Data can be messy. To a machine, a picture is just a series of pixels until a person draws a box around an object and identifies what exactly those pixels mean. The same is true for pretty much any kind of data: a machine might be able to define words in a sentence, but has trouble understanding the purpose and intent of that word string without some human input.
The process of annotating or labeling that data is called human-in-the-loop. And it’s absolutely essential to creating the training data that makes machine learning work in the real world.

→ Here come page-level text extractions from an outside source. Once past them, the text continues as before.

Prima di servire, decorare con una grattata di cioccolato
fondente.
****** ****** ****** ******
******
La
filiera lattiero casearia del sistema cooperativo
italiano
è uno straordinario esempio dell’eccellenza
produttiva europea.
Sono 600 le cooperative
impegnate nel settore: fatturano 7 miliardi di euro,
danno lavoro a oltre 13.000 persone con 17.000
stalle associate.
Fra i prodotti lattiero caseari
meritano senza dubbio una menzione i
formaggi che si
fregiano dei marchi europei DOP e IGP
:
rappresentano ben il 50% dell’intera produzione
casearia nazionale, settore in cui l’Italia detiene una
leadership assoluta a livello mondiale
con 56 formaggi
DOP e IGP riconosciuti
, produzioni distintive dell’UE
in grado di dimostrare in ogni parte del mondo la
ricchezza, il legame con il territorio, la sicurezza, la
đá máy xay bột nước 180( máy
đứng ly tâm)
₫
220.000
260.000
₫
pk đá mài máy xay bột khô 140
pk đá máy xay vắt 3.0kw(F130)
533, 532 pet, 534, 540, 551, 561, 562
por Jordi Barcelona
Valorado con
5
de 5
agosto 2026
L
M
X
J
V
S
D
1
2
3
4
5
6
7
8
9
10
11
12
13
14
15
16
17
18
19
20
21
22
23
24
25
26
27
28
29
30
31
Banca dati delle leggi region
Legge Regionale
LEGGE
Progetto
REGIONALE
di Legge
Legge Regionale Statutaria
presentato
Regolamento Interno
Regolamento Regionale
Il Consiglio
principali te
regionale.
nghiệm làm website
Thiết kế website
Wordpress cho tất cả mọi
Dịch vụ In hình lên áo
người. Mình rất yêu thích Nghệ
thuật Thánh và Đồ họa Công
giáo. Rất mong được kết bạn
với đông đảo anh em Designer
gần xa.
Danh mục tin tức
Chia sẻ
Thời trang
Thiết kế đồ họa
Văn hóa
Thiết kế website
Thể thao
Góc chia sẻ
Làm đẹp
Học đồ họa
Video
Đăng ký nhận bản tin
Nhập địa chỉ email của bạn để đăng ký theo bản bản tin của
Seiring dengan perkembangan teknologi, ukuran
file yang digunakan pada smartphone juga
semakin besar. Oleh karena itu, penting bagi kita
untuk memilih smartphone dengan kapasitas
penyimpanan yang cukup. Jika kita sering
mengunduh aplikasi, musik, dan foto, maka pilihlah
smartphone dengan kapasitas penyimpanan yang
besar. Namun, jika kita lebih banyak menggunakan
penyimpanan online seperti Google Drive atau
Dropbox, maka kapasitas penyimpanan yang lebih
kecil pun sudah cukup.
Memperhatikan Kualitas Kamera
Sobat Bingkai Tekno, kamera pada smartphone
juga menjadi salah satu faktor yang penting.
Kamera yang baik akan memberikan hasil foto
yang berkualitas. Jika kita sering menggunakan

Figure Eight’s platform is built to harness human intelligence at scale to create exactly this kind of data. And no matter what kind of data you need annotated, we have an approach that will work for you:
Business process outsourcers (or BPOs) are groups of dedicated contributors who can handle difficult or sensitive data. They create training data in secure locations and can operate under NDA for confidential data.
We also have a variety of channels with individual areas of expertise. Whether you’re looking for specific language fluencies, geographic locations, or skillsets, we can help unlock the right contributors for your project.

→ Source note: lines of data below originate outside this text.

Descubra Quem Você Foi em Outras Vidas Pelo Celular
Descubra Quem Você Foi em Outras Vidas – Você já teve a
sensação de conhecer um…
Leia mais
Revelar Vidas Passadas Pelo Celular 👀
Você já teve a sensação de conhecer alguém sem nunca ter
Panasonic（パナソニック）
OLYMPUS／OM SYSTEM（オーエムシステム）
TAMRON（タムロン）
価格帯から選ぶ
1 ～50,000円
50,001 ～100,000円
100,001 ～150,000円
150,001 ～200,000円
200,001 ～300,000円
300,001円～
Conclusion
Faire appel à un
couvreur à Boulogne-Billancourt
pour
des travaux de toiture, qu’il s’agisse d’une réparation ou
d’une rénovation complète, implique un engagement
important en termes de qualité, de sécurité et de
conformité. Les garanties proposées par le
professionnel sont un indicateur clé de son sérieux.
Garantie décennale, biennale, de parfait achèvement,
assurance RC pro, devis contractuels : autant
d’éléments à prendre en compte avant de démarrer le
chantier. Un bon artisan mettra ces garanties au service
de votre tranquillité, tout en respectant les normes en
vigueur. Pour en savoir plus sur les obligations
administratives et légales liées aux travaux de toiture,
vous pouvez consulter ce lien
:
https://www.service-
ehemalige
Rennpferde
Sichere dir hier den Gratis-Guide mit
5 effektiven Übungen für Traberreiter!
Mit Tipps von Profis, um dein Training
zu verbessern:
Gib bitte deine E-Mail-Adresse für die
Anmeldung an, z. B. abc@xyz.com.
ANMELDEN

Our leveled contributors come from all over the globe. We keep track of every data row contributors annotate, making sure the best contributors can see the most complicated projects and that your training data is the most accurate it can be.
Some of our customers prefer to use the Figure Eight platform with their own, internal contributor base. Figure Eight works exactly the same in this arrangement, except customers handle any payment to their own internal contributors.

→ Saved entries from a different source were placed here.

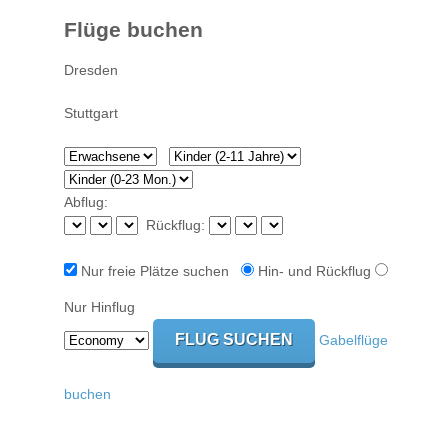
Flüge buchen
Abflug:
Rückflug:
Nur freie Plätze suchen
Hin- und Rückflug
Nur Hinflug
Gabelflüge
buchen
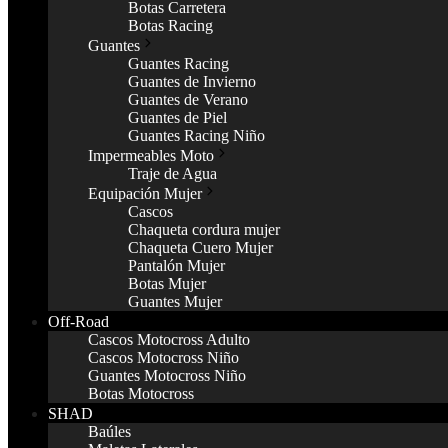
Botas Carretera
Botas Racing
Guantes
Guantes Racing
Guantes de Invierno
Guantes de Verano
Guantes de Piel
Guantes Racing Niño
Impermeables Moto
Traje de Agua
Equipación Mujer
Cascos
Chaqueta cordura mujer
Chaqueta Cuero Mujer
Pantalón Mujer
Botas Mujer
Guantes Mujer
Off-Road
Cascos Motocross Adulto
Cascos Motocross Niño
Guantes Motocross Niño
Botas Motocross
SHAD
Baúles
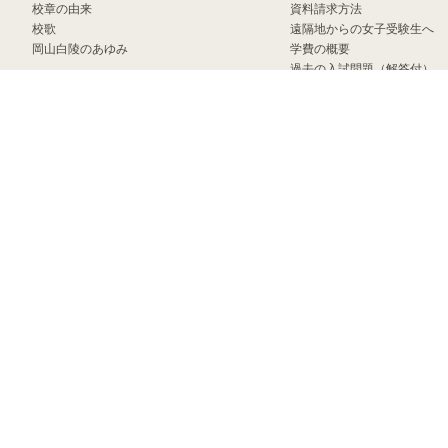
校章の由来
資料請求方法
校歌
遠隔地からの女子受験生へ
岡山白陵のあゆみ
学費の概要
過去の入試問題（解答付）
当校の教育について
過年度入試結果
教育方針
教育目的・教育課程
高等学校
教育環境
生徒募集要項
資料請求方法
遠隔地からの女子受験生へ
学費の概要
過去の入試問題（解答付）
過年度入試結果
学校説明会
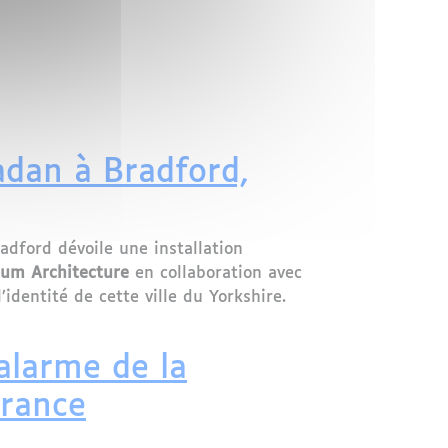
adan à Bradford,
adford dévoile une installation
um Architecture
en collaboration avec
l’identité de cette ville du Yorkshire.
ale de la Culture
alarme de la
France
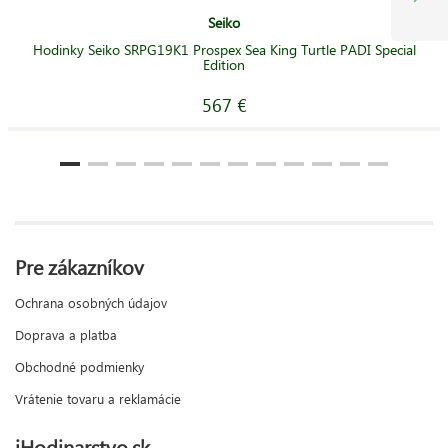
Seiko
Hodinky Seiko SRPG19K1 Prospex Sea King Turtle PADI Special
Edition
567 €
Pre zákazníkov
Ochrana osobných údajov
Doprava a platba
Obchodné podmienky
Vrátenie tovaru a reklamácie
iHodinarstvo.sk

The human-in-the-loop approach combines the best of human intelligence with the best of machine intelligence. Machines are great at making smart decisions from vast datasets, whereas people are much better at making decisions with less information.
For example, people are great at looking at a complex image and picking out discrete entities: “this is a lamppost” or “that’s a cat but you can only see its tail.” This is the exact sort of information a machine needs to understand what a lamppost or a cat looks like. In fact, a machine needs to see a lot of different lampposts and cats–from different angle, partially occluded, in different colors, etc.–to understand what one looks like. A robust dataset of these labeled images (i.e. human intelligence) teaches a machine to see those items (i.e. machine intelligence). And at some point, with enough data and enough tuning, those machine algorithms can see and understand images incredibly quickly and incredibly accurate without the need for people to constantly tell it what exactly a cat (or a lamppost) looks like.
– For training: As we discussed above, humans can be used to provide labeled data for model training. This is probably the most common place you’ll see data scientists use a HitL approach.
– For tuning or testing: Humans can also help tune a model for higher accuracy. Say your model is unconfident about a certain set of decisions, like if a certain image is in fact a cat. Human annotators can score those decisions, effectively telling the model, “yes, this is a cat” or “nope, it’s a lamppost,” thus tuning it so it’s more accurate in the future.
Active learning generally refers to the humans handling low confidence units and feeding those back into the model. Human-in-the-loop is broader, encompassing active learning approaches as well as the creation of data sets through human labeling. Additionally, HitL can sometimes (though rarely) refer to people simply validating (or invalidating) an output without feeding those judgments back to the model.
HitL can and is used for manifold AI projects. This includes NLP, computer vision, sentiment analysis, transcription, and a vast amount of other use cases. Any Deep Learning AI can benefit from some human intelligence inserted into the loop at some point.